Chabauty-Fell topology determined by a basis of the original space

Question

Let $X$ be a topological space and $\mathcal{B}$ be a basis of the space. The Chabauty-Fell topology basis of the hypertopology on $\mathcal{C}(X)$, or whatever Miss-Hit topology this is, is comprised of collections of the form

$$ \mathcal{U}(F,\mathcal{O}):=\{ Y\in\mathcal{C}(X): Y\cap F=\emptyset, Y\cap O\neq \emptyset \; \text{for all} \; O\in \mathcal{O} \} $$

where $F\subseteq X$ is closed and $\mathcal{O}$ is a finite collection of open subsets in $X$. My question is whether it is enough to consider only collections of the form

$$ \mathcal{U}(X\setminus B,\mathcal{E}):=\{ Y\in\mathcal{C}(X): Y\cap (X\setminus B)=\emptyset, Y\cap B_i\neq \emptyset \; \text{for all} \; 1\leq i\leq k \} \tag{*} $$

where $B\in \mathcal{B}$ and $\mathcal{E}=\{ B_i \}_{i=1}^k \subseteq \mathcal{B}$. I suspect that this is indeed the case, but I was wondering whether sets of the form (*) also constitute a basis for the Chabauty-Fell topology. I know that substituting $\mathcal{O}$ with $\mathcal{E}$ works, but I\m not sure about discussing complements of base elements instead of general closed sets.

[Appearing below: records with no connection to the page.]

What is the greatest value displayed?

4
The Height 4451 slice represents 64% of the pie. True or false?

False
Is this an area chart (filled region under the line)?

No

I have a feeling this should work, but my attempts thus far have not really yielded anything.

Answer 1

See the definition of the Vietoris topology from my comment above:

a standard base for $\mathcal{C}(X)$ in the Vietoris topology is all sets of the form $\langle O_1, \ldots O_n \rangle$, where all $O_i$ are non-empty open in $X$ and this set is defined as $$\{F \in \mathcal{C}(X)\mid F \subseteq \bigcup_{i=1}^n O_i \land \forall i\in \{1,\ldots,n\}: O_i \cap F \neq \emptyset\}$$ the condition of being contained in the union can also be formulated as missing the complement of that union, so missing a closed set, just as you do.

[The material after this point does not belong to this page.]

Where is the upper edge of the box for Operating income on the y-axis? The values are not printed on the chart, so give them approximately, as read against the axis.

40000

Your sets $\mathcal{U}(F,\mathcal{O})$ are just special cases of Vietoris basic sets and conversely all Vietoris basic sets can be written as $\mathcal{U}(X\setminus \bigcup_{i=1}^n O_i, \{O_1, \ldots, O_n\})$.

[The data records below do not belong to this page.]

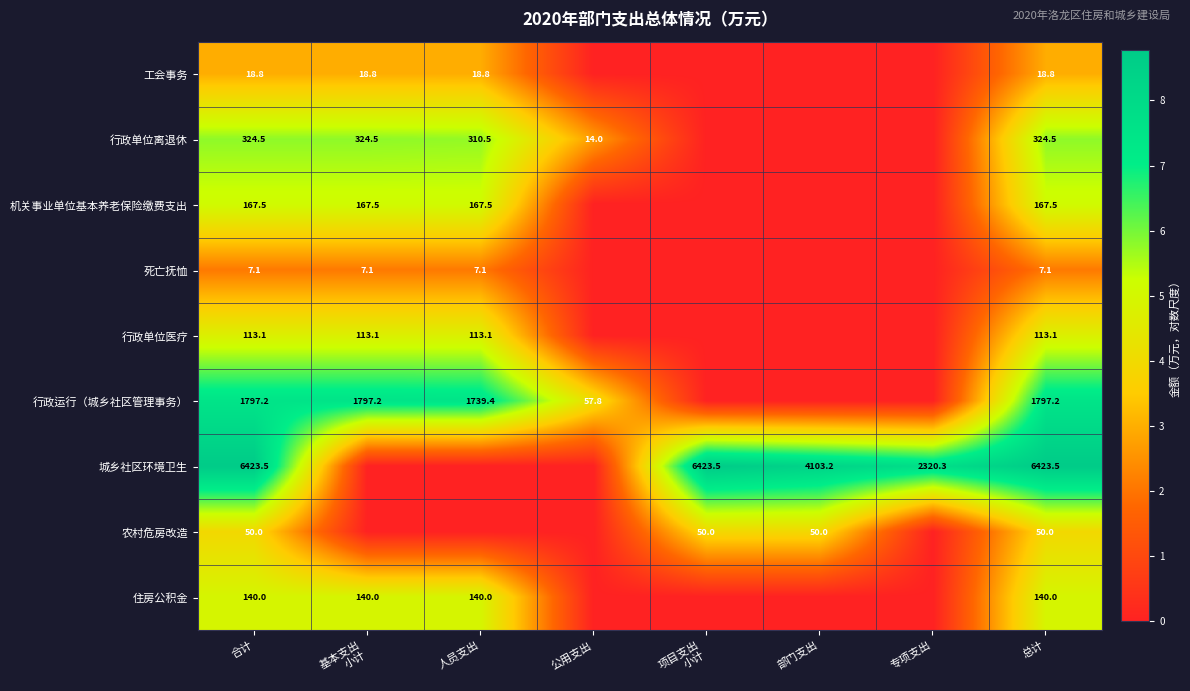

Is it true that 行政运行（城乡社区管理事务） equals 845.8 at 人员支出?

False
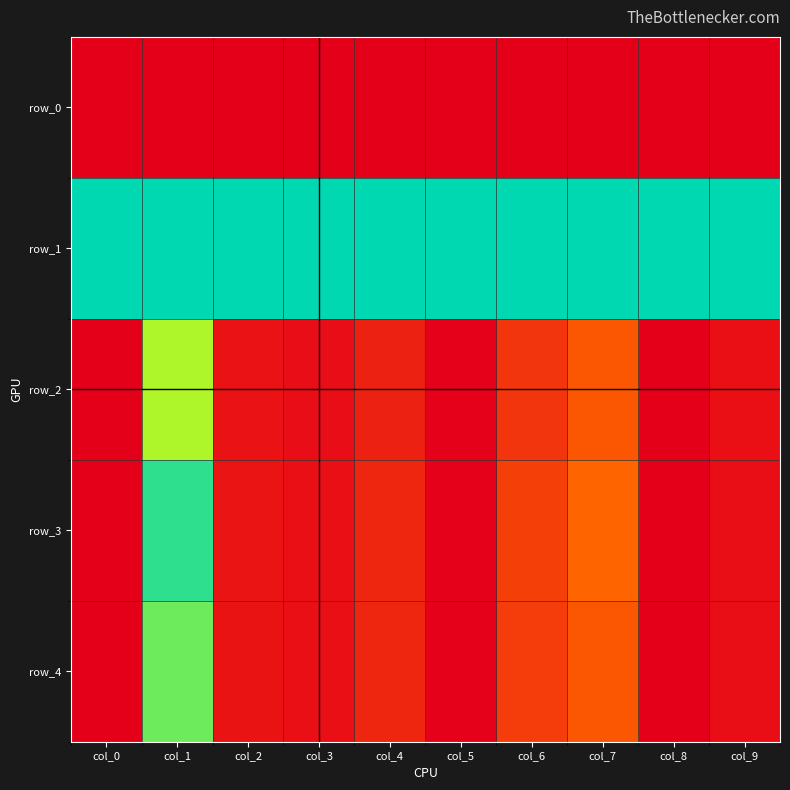

Reading left to right, what are all the values shown in this chart?

row_0: 0.0	0.0	0.0	0.0	0.0	0.0	0.0	0.0	0.0	0.0
row_1: 1.0	1.0	1.0	1.0	1.0	1.0	1.0	1.0	1.0	1.0
row_2: 0.0	0.8	0.0	0.0	0.1	0.0	0.1	0.2	0.0	0.0
row_3: 0.0	0.9	0.1	0.0	0.1	0.0	0.2	0.2	0.0	0.0
row_4: 0.0	0.9	0.0	0.0	0.1	0.0	0.2	0.2	0.0	0.0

Your idea about creating a smaller base by using just finite subfamilies from the base and their complements (as first component) does not quite work:

Example: $\mathcal{C}(\Bbb N)$, where $\Bbb N$ has its standard discrete topology, has base $\mathcal{B}$ consisting of all singletons $\{n\}, n \in \Bbb N$. We do not get the Vietoris topology when we restrict your $\mathcal{U}$-base sets as you suggest. This cannot be as $\mathcal{C}(\Bbb N)$ is well-known to be non-$T_4$ but $T_3$ (see the exercises on hyperspaces in Engelking) while a second countable $T_3$ space that is second countable would be normal, even metrisable. So the restricted basic sets (which form a countable base for some topology on $\mathcal{C}(\Bbb N)$) generate a different topology altogether.